工作数据 ->
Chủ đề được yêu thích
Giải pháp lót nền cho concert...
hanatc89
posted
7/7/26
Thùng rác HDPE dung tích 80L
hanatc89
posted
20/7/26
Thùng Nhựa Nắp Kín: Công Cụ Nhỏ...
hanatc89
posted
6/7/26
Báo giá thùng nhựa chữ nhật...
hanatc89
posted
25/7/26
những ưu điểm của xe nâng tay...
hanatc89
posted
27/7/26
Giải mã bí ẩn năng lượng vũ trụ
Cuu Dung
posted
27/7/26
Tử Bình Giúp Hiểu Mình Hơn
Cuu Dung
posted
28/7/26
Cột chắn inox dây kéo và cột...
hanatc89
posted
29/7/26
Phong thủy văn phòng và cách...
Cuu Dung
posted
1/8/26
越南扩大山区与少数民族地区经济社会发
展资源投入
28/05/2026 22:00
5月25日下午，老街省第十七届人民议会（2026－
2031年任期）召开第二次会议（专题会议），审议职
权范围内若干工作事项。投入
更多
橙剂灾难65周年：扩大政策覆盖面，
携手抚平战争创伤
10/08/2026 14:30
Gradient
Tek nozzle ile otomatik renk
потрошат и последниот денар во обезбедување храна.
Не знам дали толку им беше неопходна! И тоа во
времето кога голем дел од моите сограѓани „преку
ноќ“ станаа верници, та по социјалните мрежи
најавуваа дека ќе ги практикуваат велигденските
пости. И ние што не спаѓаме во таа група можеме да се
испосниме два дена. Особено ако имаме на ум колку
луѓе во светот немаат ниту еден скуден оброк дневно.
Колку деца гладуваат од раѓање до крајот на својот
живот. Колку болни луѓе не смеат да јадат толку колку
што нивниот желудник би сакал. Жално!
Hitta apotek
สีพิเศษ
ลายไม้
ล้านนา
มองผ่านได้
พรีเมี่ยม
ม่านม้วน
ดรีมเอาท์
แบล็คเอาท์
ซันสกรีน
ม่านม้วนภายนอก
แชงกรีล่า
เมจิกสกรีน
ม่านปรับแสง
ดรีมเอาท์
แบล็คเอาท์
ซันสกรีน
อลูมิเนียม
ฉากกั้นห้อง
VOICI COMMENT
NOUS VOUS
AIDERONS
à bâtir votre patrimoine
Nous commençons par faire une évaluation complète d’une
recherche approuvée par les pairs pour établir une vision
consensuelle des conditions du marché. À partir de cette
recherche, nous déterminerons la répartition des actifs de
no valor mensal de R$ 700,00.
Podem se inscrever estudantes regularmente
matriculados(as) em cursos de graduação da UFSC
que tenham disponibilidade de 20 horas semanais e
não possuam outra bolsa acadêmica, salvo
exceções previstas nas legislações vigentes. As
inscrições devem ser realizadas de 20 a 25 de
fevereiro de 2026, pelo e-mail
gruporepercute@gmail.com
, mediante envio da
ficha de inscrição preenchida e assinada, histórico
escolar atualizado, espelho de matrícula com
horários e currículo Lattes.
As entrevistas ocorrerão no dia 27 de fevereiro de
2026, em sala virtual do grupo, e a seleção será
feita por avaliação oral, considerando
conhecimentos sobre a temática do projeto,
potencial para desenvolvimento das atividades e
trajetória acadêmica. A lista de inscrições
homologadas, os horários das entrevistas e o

任务说明 ->
将以上全部记录中的各行文字原样输出，不得增删或改动。

答案部分 ->
Chủ đề được yêu thích
Giải pháp lót nền cho concert...
hanatc89
posted
7/7/26
Thùng rác HDPE dung tích 80L
hanatc89
posted
20/7/26
Thùng Nhựa Nắp Kín: Công Cụ Nhỏ...
hanatc89
posted
6/7/26
Báo giá thùng nhựa chữ nhật...
hanatc89
posted
25/7/26
những ưu điểm của xe nâng tay...
hanatc89
posted
27/7/26
Giải mã bí ẩn năng lượng vũ trụ
Cuu Dung
posted
27/7/26
Tử Bình Giúp Hiểu Mình Hơn
Cuu Dung
posted
28/7/26
Cột chắn inox dây kéo và cột...
hanatc89
posted
29/7/26
Phong thủy văn phòng và cách...
Cuu Dung
posted
1/8/26
越南扩大山区与少数民族地区经济社会发
展资源投入
28/05/2026 22:00
5月25日下午，老街省第十七届人民议会（2026－
2031年任期）召开第二次会议（专题会议），审议职
权范围内若干工作事项。投入
更多
橙剂灾难65周年：扩大政策覆盖面，
携手抚平战争创伤
10/08/2026 14:30
Gradient
Tek nozzle ile otomatik renk
потрошат и последниот денар во обезбедување храна.
Не знам дали толку им беше неопходна! И тоа во
времето кога голем дел од моите сограѓани „преку
ноќ“ станаа верници, та по социјалните мрежи
најавуваа дека ќе ги практикуваат велигденските
пости. И ние што не спаѓаме во таа група можеме да се
испосниме два дена. Особено ако имаме на ум колку
луѓе во светот немаат ниту еден скуден оброк дневно.
Колку деца гладуваат од раѓање до крајот на својот
живот. Колку болни луѓе не смеат да јадат толку колку
што нивниот желудник би сакал. Жално!
Hitta apotek
สีพิเศษ
ลายไม้
ล้านนา
มองผ่านได้
พรีเมี่ยม
ม่านม้วน
ดรีมเอาท์
แบล็คเอาท์
ซันสกรีน
ม่านม้วนภายนอก
แชงกรีล่า
เมจิกสกรีน
ม่านปรับแสง
ดรีมเอาท์
แบล็คเอาท์
ซันสกรีน
อลูมิเนียม
ฉากกั้นห้อง
VOICI COMMENT
NOUS VOUS
AIDERONS
à bâtir votre patrimoine
Nous commençons par faire une évaluation complète d’une
recherche approuvée par les pairs pour établir une vision
consensuelle des conditions du marché. À partir de cette
recherche, nous déterminerons la répartition des actifs de
no valor mensal de R$ 700,00.
Podem se inscrever estudantes regularmente
matriculados(as) em cursos de graduação da UFSC
que tenham disponibilidade de 20 horas semanais e
não possuam outra bolsa acadêmica, salvo
exceções previstas nas legislações vigentes. As
inscrições devem ser realizadas de 20 a 25 de
fevereiro de 2026, pelo e-mail
gruporepercute@gmail.com
, mediante envio da
ficha de inscrição preenchida e assinada, histórico
escolar atualizado, espelho de matrícula com
horários e currículo Lattes.
As entrevistas ocorrerão no dia 27 de fevereiro de
2026, em sala virtual do grupo, e a seleção será
feita por avaliação oral, considerando
conhecimentos sobre a temática do projeto,
potencial para desenvolvimento das atividades e
trajetória acadêmica. A lista de inscrições
homologadas, os horários das entrevistas e o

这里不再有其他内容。